**Supplied text:**
The Be-Bop Bass Notes: Tom Fowler Interview
By Evil Prince
T'Mershi Duween, #64, March 2000
(Recorded in LA 24.4.96, in Tom's restaurant it appears, by the Evil Prince)
TF: I started out in Salt Lake City with all my brothers at six years old. Then when I was in sixth grade – I guess that made me about twelve – I started playing upright bass. I played that for a while. Then I heard Hendrix and Zappa, believe it or not, and I decided to play electric bass. I started on that when I was about sixteen. I'm forty-four now. When I was seventeen, I ran away and joined a rock band called It's a Beautiful Day. I did two records with them. I spent a year at the University of Utah; then I moved to New York and played with a trumpet player who died right after that. I played with [trombonist Bill] Watrous (?) there and a guy named Enrico Rava and various goofy jazz things. After that, I went to San Francisco and played with a bunch of bands out there, nothing too spectacular. I went back to playing violin. I had a kid and I was twenty years old, felt like a lost soul.
Then Bruce called me up and I auditioned for Frank and somehow I got the gig. I hadn't even been playing bass, but I guess he got sick of looking for a bass player. This was in 1973. The audition was very simple. He had me play a couple of odd muted things and groove for a while, and then he said 'OK, you're it'. That was a really good band. I then just did Frank's stuff for a few years until I broke my hand in the middle of a tour which was my downfall. We were playing football and I broke this bone right in the middle of the tour in Dayton, Ohio. I stayed with the band and directed. I had all the notes on the keyboard and I would point at them with a chemical wand that glowed in the dark. We had one horrible bass player after another and tried to do it and there was no way it was working, me trying, to count them into D flat and all this odd metered stuff was going by. There was no way these guys could have done it; they would have to have known the music. I tried to get Abe [Laboriel] to do it; he was in Boston, but he passed on it. I don't know why. He was a good enough player to have done it, I think, but it was just too much too fast.

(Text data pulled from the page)
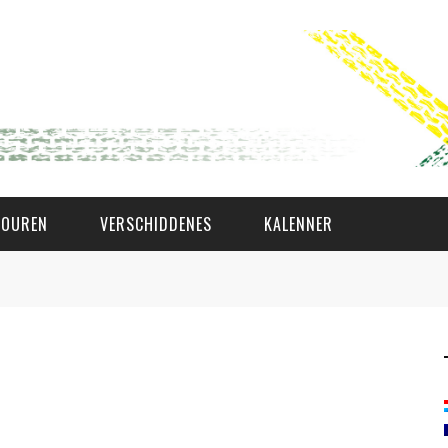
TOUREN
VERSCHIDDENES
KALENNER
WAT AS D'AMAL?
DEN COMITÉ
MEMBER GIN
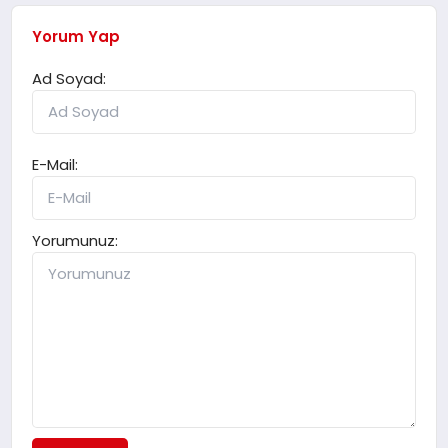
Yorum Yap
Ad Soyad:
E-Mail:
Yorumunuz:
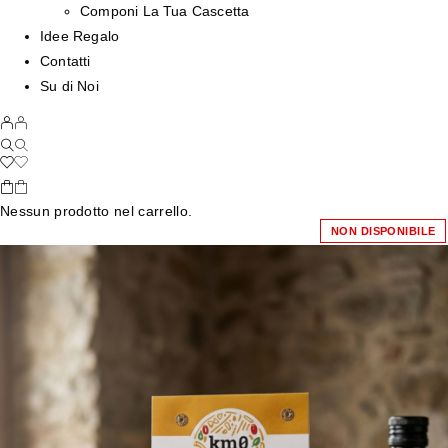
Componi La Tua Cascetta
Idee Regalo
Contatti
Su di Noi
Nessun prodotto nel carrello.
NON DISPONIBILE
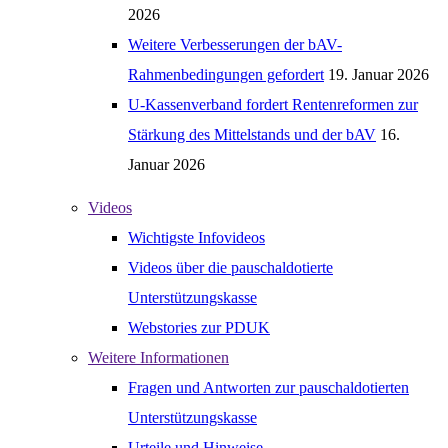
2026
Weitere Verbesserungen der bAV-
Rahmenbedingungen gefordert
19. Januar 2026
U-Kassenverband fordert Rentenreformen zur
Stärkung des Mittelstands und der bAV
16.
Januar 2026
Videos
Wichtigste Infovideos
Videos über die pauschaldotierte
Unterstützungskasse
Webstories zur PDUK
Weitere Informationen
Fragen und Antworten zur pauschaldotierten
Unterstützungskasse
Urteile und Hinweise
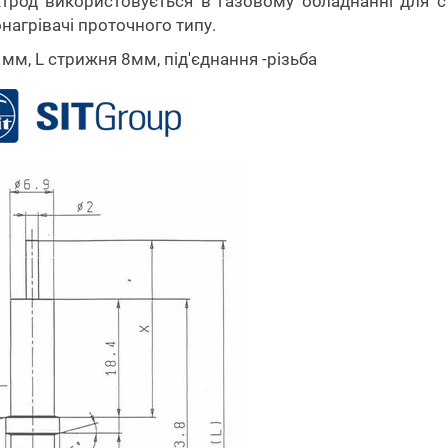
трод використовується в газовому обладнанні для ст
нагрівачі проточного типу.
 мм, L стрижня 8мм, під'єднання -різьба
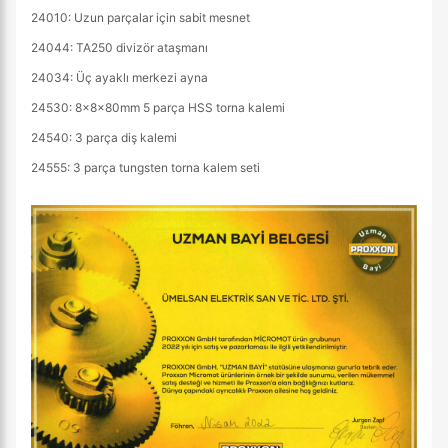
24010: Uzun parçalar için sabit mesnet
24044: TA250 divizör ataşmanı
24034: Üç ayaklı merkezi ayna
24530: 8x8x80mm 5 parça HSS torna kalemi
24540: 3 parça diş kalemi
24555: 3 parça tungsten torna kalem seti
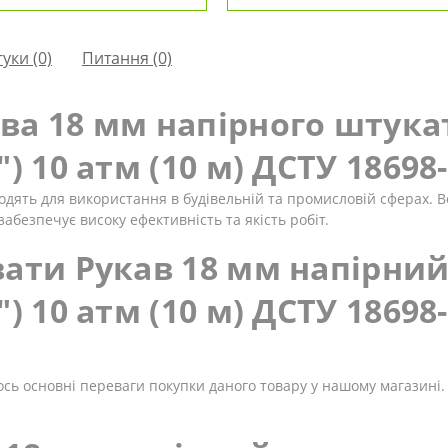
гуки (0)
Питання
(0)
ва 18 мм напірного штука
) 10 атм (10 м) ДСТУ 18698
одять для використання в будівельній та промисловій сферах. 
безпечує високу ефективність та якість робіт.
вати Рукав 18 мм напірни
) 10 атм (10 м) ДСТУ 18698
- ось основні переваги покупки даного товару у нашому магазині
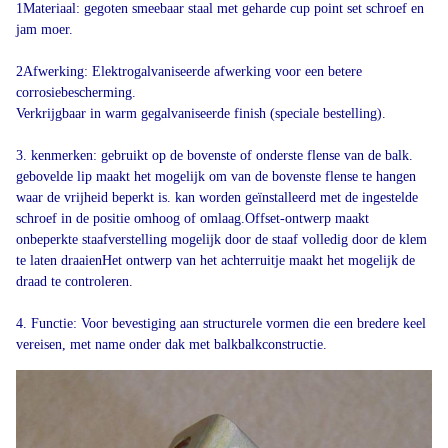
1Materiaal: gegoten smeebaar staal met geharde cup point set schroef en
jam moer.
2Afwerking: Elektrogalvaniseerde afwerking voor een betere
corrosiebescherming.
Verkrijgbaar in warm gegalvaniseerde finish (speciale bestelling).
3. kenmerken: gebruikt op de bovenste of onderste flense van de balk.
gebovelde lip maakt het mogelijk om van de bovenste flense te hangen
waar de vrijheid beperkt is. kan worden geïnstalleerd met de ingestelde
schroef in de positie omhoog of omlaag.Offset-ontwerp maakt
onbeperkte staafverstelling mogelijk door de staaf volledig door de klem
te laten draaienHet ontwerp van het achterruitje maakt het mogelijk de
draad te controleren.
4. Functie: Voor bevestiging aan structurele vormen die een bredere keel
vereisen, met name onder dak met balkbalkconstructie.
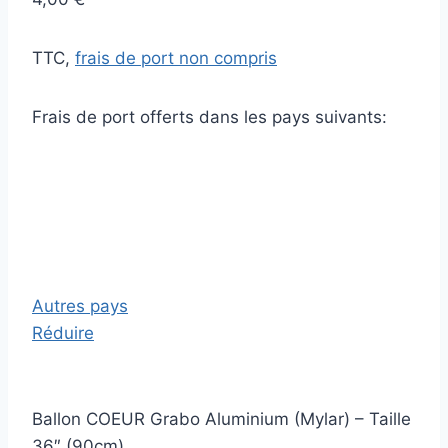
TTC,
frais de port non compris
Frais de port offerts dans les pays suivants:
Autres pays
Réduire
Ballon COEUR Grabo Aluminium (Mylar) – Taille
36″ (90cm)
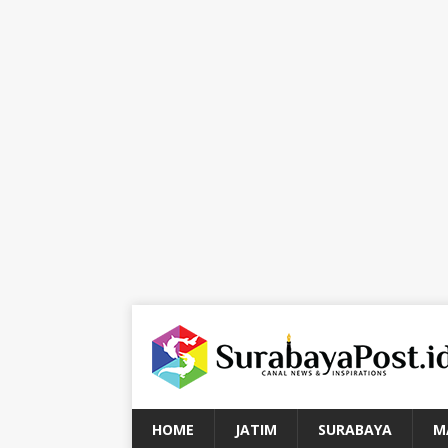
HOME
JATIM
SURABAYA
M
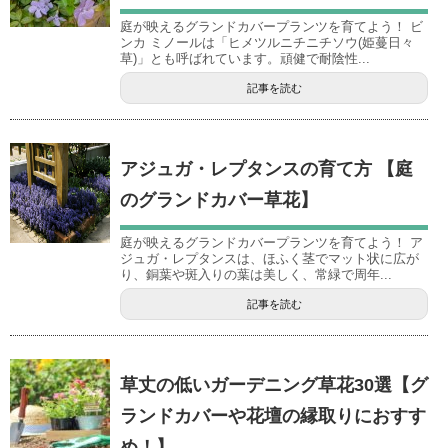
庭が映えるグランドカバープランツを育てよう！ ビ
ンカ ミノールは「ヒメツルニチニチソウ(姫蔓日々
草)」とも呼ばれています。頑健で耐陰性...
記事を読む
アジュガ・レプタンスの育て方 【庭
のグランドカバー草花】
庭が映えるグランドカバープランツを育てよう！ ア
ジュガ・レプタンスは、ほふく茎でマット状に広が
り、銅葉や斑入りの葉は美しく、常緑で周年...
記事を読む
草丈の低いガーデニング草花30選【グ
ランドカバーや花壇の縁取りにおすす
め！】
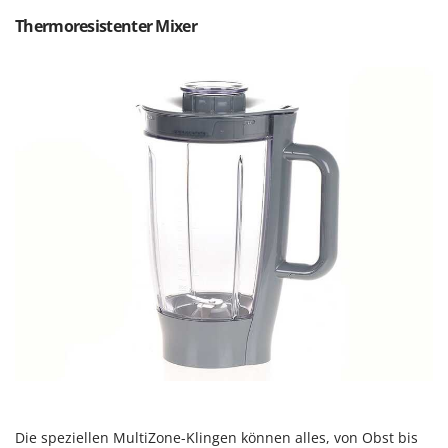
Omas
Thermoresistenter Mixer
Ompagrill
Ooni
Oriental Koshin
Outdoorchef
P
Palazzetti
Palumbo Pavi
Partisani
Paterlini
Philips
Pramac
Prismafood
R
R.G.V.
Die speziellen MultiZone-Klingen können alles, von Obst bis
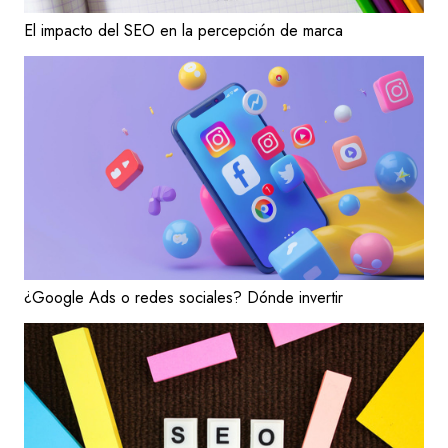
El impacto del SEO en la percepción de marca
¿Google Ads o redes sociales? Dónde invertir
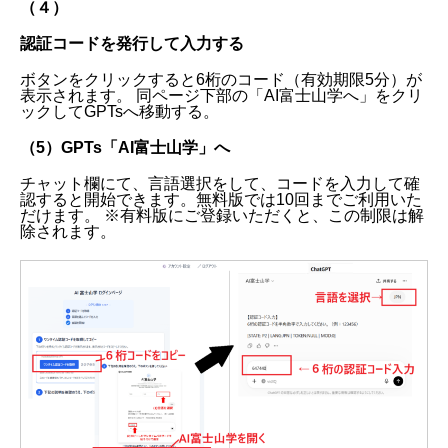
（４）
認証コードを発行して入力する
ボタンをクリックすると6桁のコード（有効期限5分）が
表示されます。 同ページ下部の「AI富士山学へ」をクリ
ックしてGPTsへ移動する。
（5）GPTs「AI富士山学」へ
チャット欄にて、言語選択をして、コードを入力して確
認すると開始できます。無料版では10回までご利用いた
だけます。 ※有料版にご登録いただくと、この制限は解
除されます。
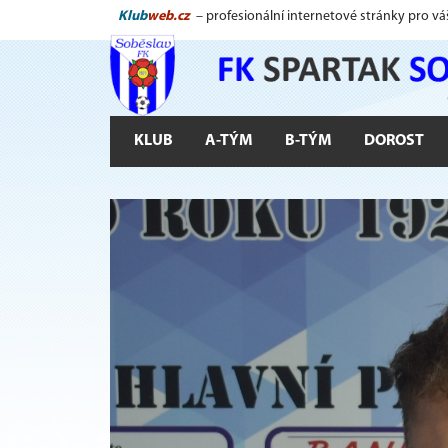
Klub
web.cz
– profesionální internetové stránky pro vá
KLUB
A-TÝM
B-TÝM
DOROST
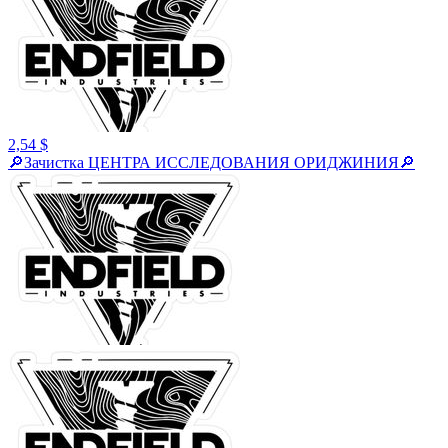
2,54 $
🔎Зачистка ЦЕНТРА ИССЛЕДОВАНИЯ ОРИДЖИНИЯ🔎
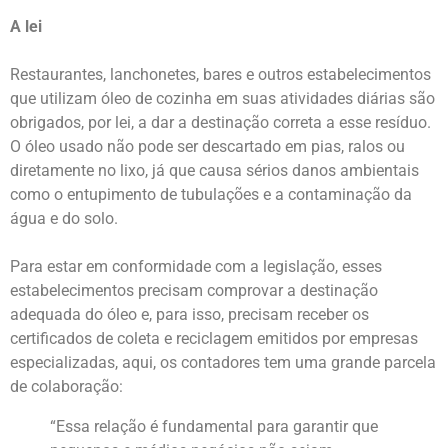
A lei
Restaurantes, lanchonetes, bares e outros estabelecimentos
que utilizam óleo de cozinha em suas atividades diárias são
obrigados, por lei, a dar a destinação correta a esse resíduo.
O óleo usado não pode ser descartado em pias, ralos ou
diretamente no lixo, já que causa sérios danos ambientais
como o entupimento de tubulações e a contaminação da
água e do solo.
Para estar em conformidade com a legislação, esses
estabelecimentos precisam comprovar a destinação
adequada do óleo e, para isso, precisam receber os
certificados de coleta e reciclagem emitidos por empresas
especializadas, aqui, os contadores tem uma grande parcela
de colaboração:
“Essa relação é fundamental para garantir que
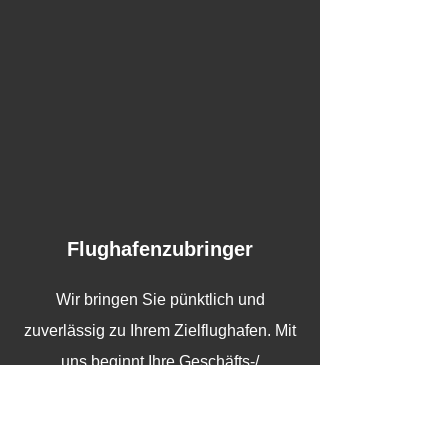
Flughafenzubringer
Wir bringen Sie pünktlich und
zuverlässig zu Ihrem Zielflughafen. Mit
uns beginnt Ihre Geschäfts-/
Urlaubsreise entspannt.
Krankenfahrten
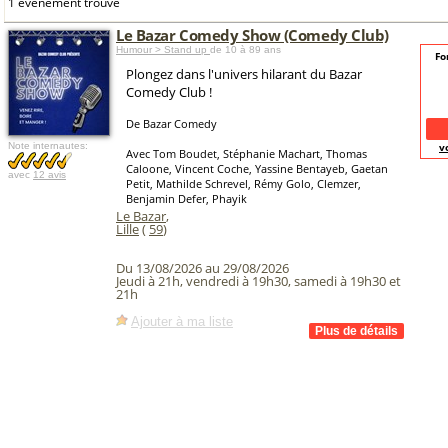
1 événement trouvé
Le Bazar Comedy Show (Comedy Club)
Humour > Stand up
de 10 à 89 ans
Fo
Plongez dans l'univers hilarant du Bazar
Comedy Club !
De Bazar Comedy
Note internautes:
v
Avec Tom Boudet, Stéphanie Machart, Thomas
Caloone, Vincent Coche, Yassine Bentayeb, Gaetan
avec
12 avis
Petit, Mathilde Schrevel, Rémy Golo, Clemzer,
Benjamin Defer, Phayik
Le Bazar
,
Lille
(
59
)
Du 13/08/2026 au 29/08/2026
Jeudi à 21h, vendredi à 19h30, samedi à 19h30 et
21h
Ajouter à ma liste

**Questions to answer:**
(1) In the Tom Fowler interview, retype the passage between "The Be-Bop Bass" and "the Evil Prince)", inclusive.
(2) Answer these questions from the Tom Fowler interview:
(a) About how old was Fowler when he started on electric bass?
(b) In what year did he audition for Frank?
(c) In what city did he break his hand during the tour?
This data comes from a different source than the interview.

**Answers:**
(1)
The Be-Bop Bass Notes: Tom Fowler Interview
By Evil Prince
T'Mershi Duween, #64, March 2000
(Recorded in LA 24.4.96, in Tom's restaurant it appears, by the Evil Prince)

(2)
(a) About sixteen.
(b) 1973.
(c) Dayton, Ohio.